**Excerto do documento**:
/---
SILENCIOSO E DESPACHADO COMO TODOS OS ELÉTRICOS, O I-PACE TEM A VANTAGEM DE SER ESPAÇOSO E TER UM ESTILO CONTEMPORÂNEO. CHEGA A SER MESMO DESPORTIVO. NO ENTANTO, CONVIVER COM ELE PODE SER UM INFERNO
Morando num terceiro andar de um prédio sem garagem, um automóvel elétrico puro está longe de figurar na nossa lista de opções. Mesmo que estivéssemos apaixonados pela tecnologia, a relação dificilmente evoluiria do plano meramente platónico. A falta de tomada não nos impediu, no entanto, de aceitar o desafio de ensaiar o Jaguar I-Pace P400 S. Já o conhecíamos da apresentação internacional, em Lagos, no Algarve, onde as baterias estavam sempre carregadas e a autonomia nunca foi problema.
Quando fomos buscar o I-Pace P400 as baterias também estavam carregadas, anunciava 427 km de autonomia, por isso não nos preocupámos. Arrancámos para a sessão fotográfica concentrados no silêncio e na qualidade do ambiente a bordo do I-Pace. Canalizado pelo desenho aerodinâmico, o ar desliza pela carroçaria sem criar vórtices ou zonas de turbulência.
\---
**Conteúdo dos registos**:
/---
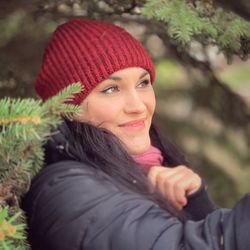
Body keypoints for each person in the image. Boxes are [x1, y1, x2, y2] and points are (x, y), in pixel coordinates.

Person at [22, 19, 250, 250]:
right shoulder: (68, 191)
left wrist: (196, 206)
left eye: (143, 83)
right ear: (67, 107)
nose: (138, 106)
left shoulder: (146, 171)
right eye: (111, 89)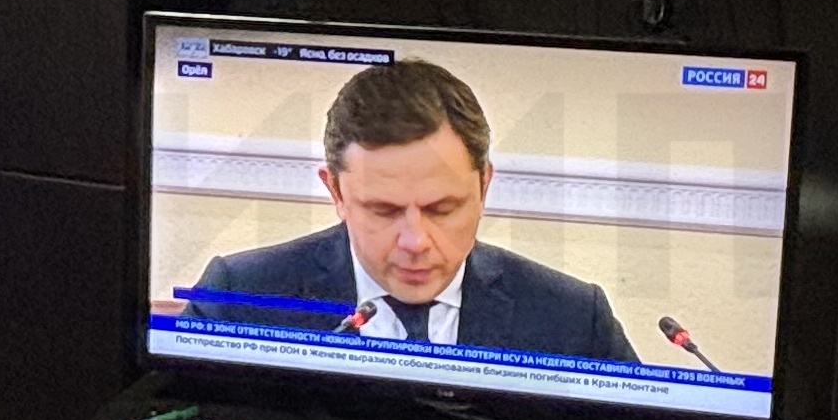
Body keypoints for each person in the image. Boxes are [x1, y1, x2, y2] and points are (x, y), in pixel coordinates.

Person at [186, 56, 640, 365]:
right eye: (384, 211)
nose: (416, 242)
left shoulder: (573, 318)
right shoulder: (238, 298)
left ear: (484, 186)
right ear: (336, 192)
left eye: (442, 209)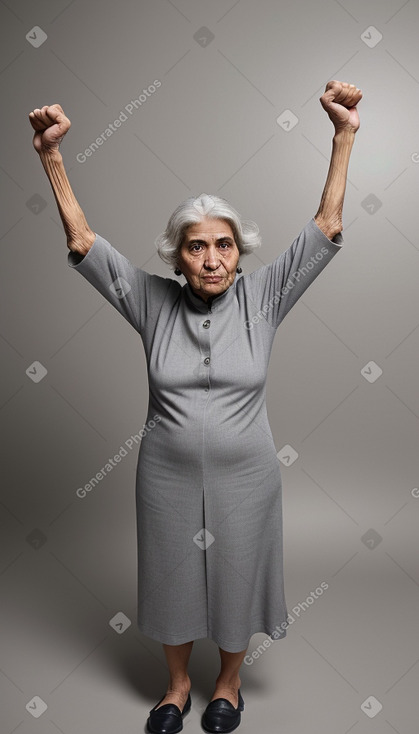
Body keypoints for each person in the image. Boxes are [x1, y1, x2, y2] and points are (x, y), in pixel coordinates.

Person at [28, 79, 362, 734]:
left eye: (224, 245)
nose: (211, 258)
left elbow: (326, 225)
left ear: (240, 253)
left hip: (248, 478)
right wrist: (51, 156)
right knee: (171, 579)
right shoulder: (150, 301)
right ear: (177, 258)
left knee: (237, 576)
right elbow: (83, 241)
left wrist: (343, 134)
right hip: (166, 477)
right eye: (196, 246)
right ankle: (177, 687)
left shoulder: (264, 299)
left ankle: (228, 687)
\---
**Ação pedida A**: Enumere as características positivas que a frase de abertura em maiúsculas do texto sobre o Jaguar I-Pace atribui ao carro.
**Ação pedida B**: No texto sobre o Jaguar I-Pace, indique, por favor, que autonomia o I-Pace P400 anunciava quando o foram buscar.

**Resposta ao exercício A**: Silencioso; despachado; espaçoso; estilo contemporâneo; desportivo.

**Resposta ao exercício B**: Anunciava 427 km de autonomia.